REQUEST |
For the material below, output exactly the span from the line with "Opter pour des sources lumineuses" to the line with "Die Preise auf", including both, and nothing besides.

(PROVIDED RECORDS begins)

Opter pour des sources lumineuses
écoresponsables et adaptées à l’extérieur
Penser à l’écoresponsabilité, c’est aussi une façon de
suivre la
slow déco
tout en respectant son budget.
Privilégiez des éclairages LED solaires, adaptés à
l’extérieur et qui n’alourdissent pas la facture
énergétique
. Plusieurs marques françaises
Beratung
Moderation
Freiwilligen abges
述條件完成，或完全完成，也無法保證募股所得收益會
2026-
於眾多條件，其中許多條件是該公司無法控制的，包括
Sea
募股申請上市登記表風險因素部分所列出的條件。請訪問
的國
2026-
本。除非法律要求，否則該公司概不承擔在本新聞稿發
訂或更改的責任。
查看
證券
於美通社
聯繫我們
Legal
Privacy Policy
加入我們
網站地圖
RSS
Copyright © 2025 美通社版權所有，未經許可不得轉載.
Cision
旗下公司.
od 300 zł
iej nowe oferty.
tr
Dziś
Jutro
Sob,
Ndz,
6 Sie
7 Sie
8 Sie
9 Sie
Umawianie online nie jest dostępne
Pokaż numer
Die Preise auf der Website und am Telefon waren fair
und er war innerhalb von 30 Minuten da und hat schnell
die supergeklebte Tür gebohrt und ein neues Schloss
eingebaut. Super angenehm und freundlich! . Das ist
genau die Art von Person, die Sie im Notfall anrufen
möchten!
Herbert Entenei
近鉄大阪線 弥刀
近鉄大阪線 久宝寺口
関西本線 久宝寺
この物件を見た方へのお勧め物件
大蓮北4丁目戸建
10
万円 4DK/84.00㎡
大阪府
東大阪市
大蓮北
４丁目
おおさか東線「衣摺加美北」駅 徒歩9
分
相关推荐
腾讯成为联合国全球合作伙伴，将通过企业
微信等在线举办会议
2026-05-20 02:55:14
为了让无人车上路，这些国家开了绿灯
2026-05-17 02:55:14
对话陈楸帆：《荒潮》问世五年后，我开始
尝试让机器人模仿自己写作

(PROVIDED RECORDS ends)
(PROVIDED RECORDS begins)

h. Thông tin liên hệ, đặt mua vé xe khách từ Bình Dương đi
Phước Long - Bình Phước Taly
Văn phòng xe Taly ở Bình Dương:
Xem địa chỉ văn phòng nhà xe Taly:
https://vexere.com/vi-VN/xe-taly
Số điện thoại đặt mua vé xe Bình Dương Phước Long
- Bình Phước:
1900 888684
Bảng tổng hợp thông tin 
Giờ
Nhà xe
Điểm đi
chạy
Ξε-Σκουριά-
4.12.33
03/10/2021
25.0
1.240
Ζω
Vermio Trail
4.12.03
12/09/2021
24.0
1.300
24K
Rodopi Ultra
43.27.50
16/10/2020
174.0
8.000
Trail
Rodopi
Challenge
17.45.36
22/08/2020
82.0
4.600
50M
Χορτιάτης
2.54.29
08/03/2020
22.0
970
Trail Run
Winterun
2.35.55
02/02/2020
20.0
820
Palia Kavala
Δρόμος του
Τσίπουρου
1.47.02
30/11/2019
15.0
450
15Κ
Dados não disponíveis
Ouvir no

(PROVIDED RECORDS ends)

ANSWER |
Opter pour des sources lumineuses
écoresponsables et adaptées à l’extérieur
Penser à l’écoresponsabilité, c’est aussi une façon de
suivre la
slow déco
tout en respectant son budget.
Privilégiez des éclairages LED solaires, adaptés à
l’extérieur et qui n’alourdissent pas la facture
énergétique
. Plusieurs marques françaises
Beratung
Moderation
Freiwilligen abges
述條件完成，或完全完成，也無法保證募股所得收益會
2026-
於眾多條件，其中許多條件是該公司無法控制的，包括
Sea
募股申請上市登記表風險因素部分所列出的條件。請訪問
的國
2026-
本。除非法律要求，否則該公司概不承擔在本新聞稿發
訂或更改的責任。
查看
證券
於美通社
聯繫我們
Legal
Privacy Policy
加入我們
網站地圖
RSS
Copyright © 2025 美通社版權所有，未經許可不得轉載.
Cision
旗下公司.
od 300 zł
iej nowe oferty.
tr
Dziś
Jutro
Sob,
Ndz,
6 Sie
7 Sie
8 Sie
9 Sie
Umawianie online nie jest dostępne
Pokaż numer
Die Preise auf der Website und am Telefon waren fair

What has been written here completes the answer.